One way of formulating Arhangel'skii's celebrated theorem about the cardinality of Lindelof first-countable spaces is the following (due to Arhangel'skii and Shapirovskii). For every Hausdorff space $X$:
$$|X| \leq 2^{t(X) \cdot \psi(X) \cdot L(X)}$$
where $L(X)$ denotes the Lindelof degree of $X$ (that is, the minimum cardinal $\kappa$ such that every open cover of $X$ has a subcover of cardinality $\leq \kappa$), $\psi(X)$ denotes the pseudocharacter of $X$ (that is, the least cardinal $\kappa$ such that every point in $X$ is a $G_\kappa$ set) and $t(X)$ denotes the tightness of $X$, that is the minimum cardinal $\kappa$ such that for every non-closed set $A \subset X$ and for every point $x \in \overline{A} \setminus A$ there is $C \subset A$ such that $x \in \overline{C}$ and $|C| \leq \kappa$.
The above inequality can be refined by making use of the notion of free sequence, introduced by Arhangel'skii in his original proof of Arhangel'skii's Theorem.

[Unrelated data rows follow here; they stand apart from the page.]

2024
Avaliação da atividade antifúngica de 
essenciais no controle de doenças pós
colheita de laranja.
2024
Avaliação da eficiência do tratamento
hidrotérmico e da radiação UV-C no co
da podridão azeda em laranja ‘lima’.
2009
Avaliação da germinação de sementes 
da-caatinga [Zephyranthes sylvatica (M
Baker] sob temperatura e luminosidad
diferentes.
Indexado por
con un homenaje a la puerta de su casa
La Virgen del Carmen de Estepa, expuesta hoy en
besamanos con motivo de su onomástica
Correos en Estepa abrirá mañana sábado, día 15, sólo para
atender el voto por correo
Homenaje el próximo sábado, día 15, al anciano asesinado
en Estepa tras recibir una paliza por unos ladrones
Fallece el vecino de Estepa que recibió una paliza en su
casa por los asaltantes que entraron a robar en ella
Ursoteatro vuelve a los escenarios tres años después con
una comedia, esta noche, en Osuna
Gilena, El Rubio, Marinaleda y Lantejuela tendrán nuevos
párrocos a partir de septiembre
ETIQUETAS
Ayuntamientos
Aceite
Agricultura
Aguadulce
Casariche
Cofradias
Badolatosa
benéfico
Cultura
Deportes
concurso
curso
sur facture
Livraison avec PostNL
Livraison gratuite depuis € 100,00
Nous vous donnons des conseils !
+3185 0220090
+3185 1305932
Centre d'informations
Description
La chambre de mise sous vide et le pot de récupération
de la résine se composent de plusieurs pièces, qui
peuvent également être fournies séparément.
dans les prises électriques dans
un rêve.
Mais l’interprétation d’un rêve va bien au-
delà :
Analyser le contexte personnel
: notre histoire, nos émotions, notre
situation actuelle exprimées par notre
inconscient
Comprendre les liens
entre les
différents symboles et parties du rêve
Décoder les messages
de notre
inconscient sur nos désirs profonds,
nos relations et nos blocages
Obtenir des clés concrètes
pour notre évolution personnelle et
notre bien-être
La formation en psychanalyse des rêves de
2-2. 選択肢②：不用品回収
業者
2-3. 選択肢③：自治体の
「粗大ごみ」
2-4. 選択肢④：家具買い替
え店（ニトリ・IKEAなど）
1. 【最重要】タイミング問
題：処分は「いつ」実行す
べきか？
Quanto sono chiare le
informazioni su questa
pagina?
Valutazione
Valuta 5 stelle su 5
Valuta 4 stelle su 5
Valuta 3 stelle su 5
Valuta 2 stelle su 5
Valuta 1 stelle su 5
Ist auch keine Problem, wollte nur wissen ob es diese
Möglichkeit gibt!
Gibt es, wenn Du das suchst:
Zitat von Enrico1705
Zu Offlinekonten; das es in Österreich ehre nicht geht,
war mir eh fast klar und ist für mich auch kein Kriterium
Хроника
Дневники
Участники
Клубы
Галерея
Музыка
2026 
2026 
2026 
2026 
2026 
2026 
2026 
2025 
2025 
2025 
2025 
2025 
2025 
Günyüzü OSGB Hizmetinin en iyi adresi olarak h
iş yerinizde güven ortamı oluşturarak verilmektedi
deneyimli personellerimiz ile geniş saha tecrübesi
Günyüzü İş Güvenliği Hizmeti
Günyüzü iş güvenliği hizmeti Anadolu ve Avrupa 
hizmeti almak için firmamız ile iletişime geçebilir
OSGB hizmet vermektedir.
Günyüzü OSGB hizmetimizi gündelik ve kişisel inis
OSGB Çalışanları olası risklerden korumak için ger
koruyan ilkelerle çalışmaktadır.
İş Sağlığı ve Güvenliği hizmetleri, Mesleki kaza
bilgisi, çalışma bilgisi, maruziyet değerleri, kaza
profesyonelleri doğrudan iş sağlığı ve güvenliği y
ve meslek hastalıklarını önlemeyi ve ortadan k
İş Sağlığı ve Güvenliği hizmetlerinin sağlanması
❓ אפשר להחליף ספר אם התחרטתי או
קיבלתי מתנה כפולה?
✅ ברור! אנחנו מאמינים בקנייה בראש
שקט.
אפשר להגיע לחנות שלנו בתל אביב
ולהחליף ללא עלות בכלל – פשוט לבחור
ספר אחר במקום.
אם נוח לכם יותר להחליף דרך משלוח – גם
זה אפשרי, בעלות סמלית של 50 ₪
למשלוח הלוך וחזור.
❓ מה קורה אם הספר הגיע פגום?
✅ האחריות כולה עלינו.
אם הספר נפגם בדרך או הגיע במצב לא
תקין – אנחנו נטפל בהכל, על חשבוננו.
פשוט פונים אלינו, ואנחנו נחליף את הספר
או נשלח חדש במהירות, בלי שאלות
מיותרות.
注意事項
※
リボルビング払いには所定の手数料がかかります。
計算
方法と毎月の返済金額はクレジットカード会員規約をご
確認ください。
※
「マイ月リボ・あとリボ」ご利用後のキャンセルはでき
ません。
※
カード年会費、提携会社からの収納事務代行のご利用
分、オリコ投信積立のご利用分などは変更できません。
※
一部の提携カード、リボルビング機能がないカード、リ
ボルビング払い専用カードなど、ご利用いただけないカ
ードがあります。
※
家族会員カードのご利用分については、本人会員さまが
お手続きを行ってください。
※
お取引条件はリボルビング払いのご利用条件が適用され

A sequence $\{x_\alpha: \alpha < \kappa\} \subset X$ is said to be free if for every $\beta < \kappa$, $\overline{\{x_\alpha: \alpha < \beta\}} \cap \overline{\{x_\alpha: \alpha \geq \beta \}}=\emptyset$. If we let $F(X)$ be the supremum of cardinalities of free sequences in $X$ it is easy to see that $F(X) \leq L(X) \cdot t(X)$.
Juhasz was the first to note that, for every Hausdorff space $X$:
(*) $$|X| \leq 2^{F(X) \cdot \psi(X) \cdot L(X)}$$
A famous problem in set-theoretic topology asks whether $F(X)$ can be dropped in the above inequality (the answer is "consistently NO" by examples of Shelah, Gorelic, Usuba, Dow, and others...)
In another direction I'd like to ask, can $L(X)$ be dropped from (*)? That is:
QUESTION: Is it true that $|X| \leq 2^{F(X) \cdot \psi(X)}$ for every (regular) space $X$?
I'd expect the answer to be NO, but Juhasz, Soukup and Szentmiklossy have proved the following partial result in the positive direction:
$$|X| \leq 2^{2^{F(X) \cdot \psi(X)}}$$
for every regular space $X$.
As a final side remark note that $\psi(X)$ cannot be dropped from (*). Indeed, the space $X=\sigma(2^\kappa)=\{f \in 2^\kappa: |f^{-1}(1)| < \aleph_0\}$ with the topology induced from $2^\kappa$ is a $\sigma$-compact space of cardinality $\kappa$ with countable tightness (and hence it has countable free sequences).